Before I get into some of the many projects I worked on, I’d like to share a small bit about Landscape Architecture. Many people I have run into have been confused as to what Landscape Architecture really is or what we do. Landscape Architecture is defined by the American Society of Landscape Architects (ASLA) as,
“…the analysis, planning, design, management, and stewardship of the natural and built environments. Types of projects include: Residential, parks and recreation, monuments, urban design, streetscapes and public spaces, transportation corridors and facilities, gardens and arboreta, security design, hospitality and resorts, institutional, academic campuses, therapeutic gardens, historic preservation and restoration, reclamation, conservation, corporate and commercial, landscape art and earth sculpture, interior landscapes, and more. Landscape architects have advanced education and professional training and are licensed in 50 states” (asla.org).
I am thrilled to be studying in a profession that is this diverse, and I was able to see all this in action at the Smithsonian Gardens.
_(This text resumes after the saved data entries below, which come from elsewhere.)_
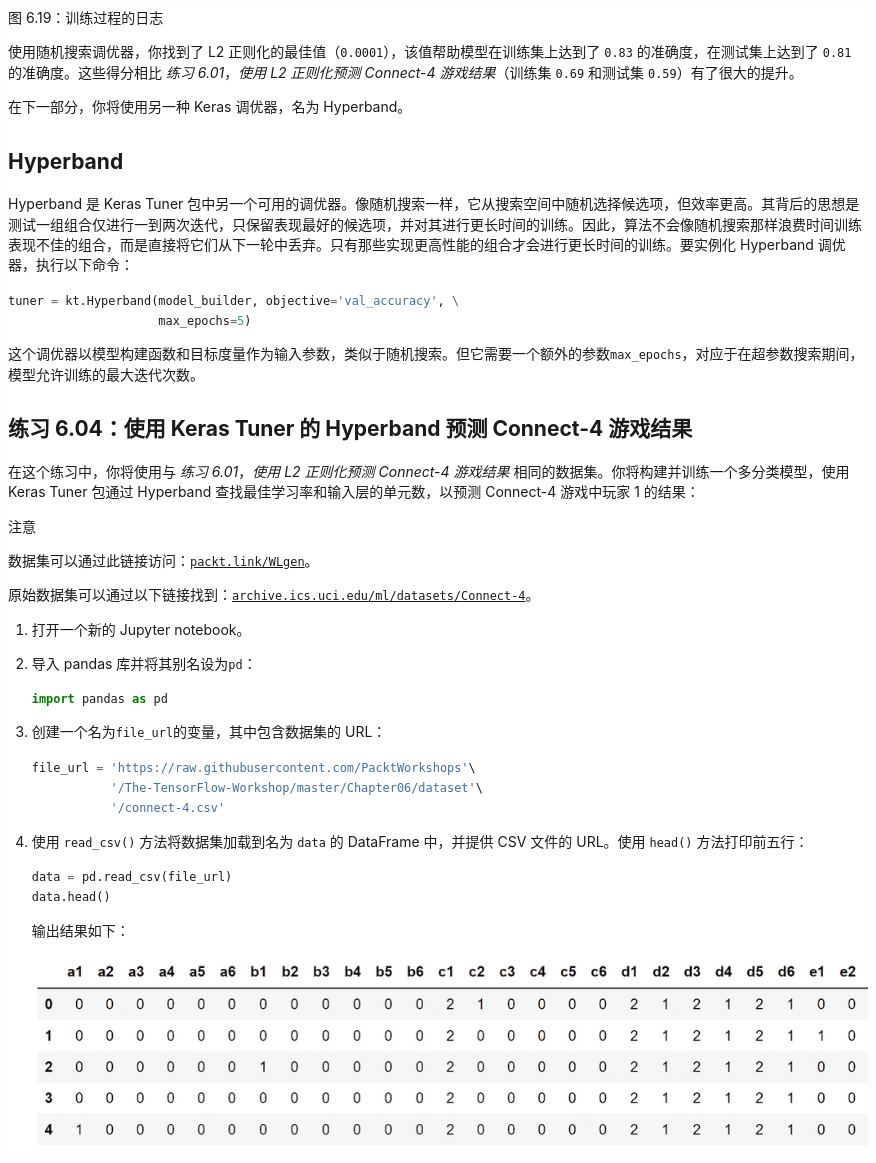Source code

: 
图 6.19：训练过程的日志

使用随机搜索调优器，你找到了 L2 正则化的最佳值（`0.0001`），该值帮助模型在训练集上达到了 `0.83` 的准确度，在测试集上达到了 `0.81` 的准确度。这些得分相比 *练习 6.01*，*使用 L2 正则化预测 Connect-4 游戏结果*（训练集 `0.69` 和测试集 `0.59`）有了很大的提升。

在下一部分，你将使用另一种 Keras 调优器，名为 Hyperband。

## Hyperband

Hyperband 是 Keras Tuner 包中另一个可用的调优器。像随机搜索一样，它从搜索空间中随机选择候选项，但效率更高。其背后的思想是测试一组组合仅进行一到两次迭代，只保留表现最好的候选项，并对其进行更长时间的训练。因此，算法不会像随机搜索那样浪费时间训练表现不佳的组合，而是直接将它们从下一轮中丢弃。只有那些实现更高性能的组合才会进行更长时间的训练。要实例化 Hyperband 调优器，执行以下命令：

```py
tuner = kt.Hyperband(model_builder, objective='val_accuracy', \
                     max_epochs=5)
```

这个调优器以模型构建函数和目标度量作为输入参数，类似于随机搜索。但它需要一个额外的参数`max_epochs`，对应于在超参数搜索期间，模型允许训练的最大迭代次数。

## 练习 6.04：使用 Keras Tuner 的 Hyperband 预测 Connect-4 游戏结果

在这个练习中，你将使用与 *练习 6.01*，*使用 L2 正则化预测 Connect-4 游戏结果* 相同的数据集。你将构建并训练一个多分类模型，使用 Keras Tuner 包通过 Hyperband 查找最佳学习率和输入层的单元数，以预测 Connect-4 游戏中玩家 1 的结果：

注意

数据集可以通过此链接访问：[`packt.link/WLgen`](https://packt.link/WLgen)。

原始数据集可以通过以下链接找到：[`archive.ics.uci.edu/ml/datasets/Connect-4`](http://archive.ics.uci.edu/ml/datasets/Connect-4)。

1.  打开一个新的 Jupyter notebook。

1.  导入 pandas 库并将其别名设为`pd`：

    ```py
    import pandas as pd
    ```

1.  创建一个名为`file_url`的变量，其中包含数据集的 URL：

    ```py
    file_url = 'https://raw.githubusercontent.com/PacktWorkshops'\
               '/The-TensorFlow-Workshop/master/Chapter06/dataset'\
               '/connect-4.csv'
    ```

1.  使用 `read_csv()` 方法将数据集加载到名为 `data` 的 DataFrame 中，并提供 CSV 文件的 URL。使用 `head()` 方法打印前五行：

    ```py
    data = pd.read_csv(file_url)
    data.head()
    ```

    输出结果如下：

    ![图 6.20：数据集的前五行    ](img/B16341_06_20.jpg)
This summer has truly been an amazing experience. Landscape Architecture is a synthesis between the built and natural environment, and the Smithsonian Gardens embody this concept to the fullest. Studying under this organization has allowed me to glean insight into an extremely successful set of on- going designs and what they entail; things such as what factors and issues impact design, the upkeep and daily maintenance of the grounds, cultural requirements, how the gardens relate to specific architecture or time periods, horticultural practices, sustainability, and storm water management.
My work this summer included projects for every museum at the Smithsonian, including the new National Museum of African American History and Culture slated to open in 2015. I worked on planting plans for multiple museums, coordinated with and prepared documents for professionals from multiple disciplines, completed square footage studies, updated AutoCAD plans for the new bike racks around the Mall, helped coordinate and create cost estimates, develop design concepts for the work and storage area at the Ripley Garden, put together plans for a grant proposal for a bird garden outside the National Museum of Natural History, and much more. I also developed design concepts for the re-design of the Alexander Calder sculpture area (the area outside of the National Museum of American History that used to house the Gwenfritz sculpture). The sculpture was relocated in 1983, but is now being re-installed in its original location on the west side of the museum. In addition, I have gone to more meetings than I can count with professionals all over the Smithsonian and was able to work one-on–one with my boss to really get a feel for what he does.
Getting to experience the issues, specifications, requirements, construction, and coordination that these projects entail has given me extremely valuable insight into the process of how a design is actually constructed. This knowledge will be integral as I grow as a Landscape Architect to design projects that are just as feasible to construct and functional as they are beautiful.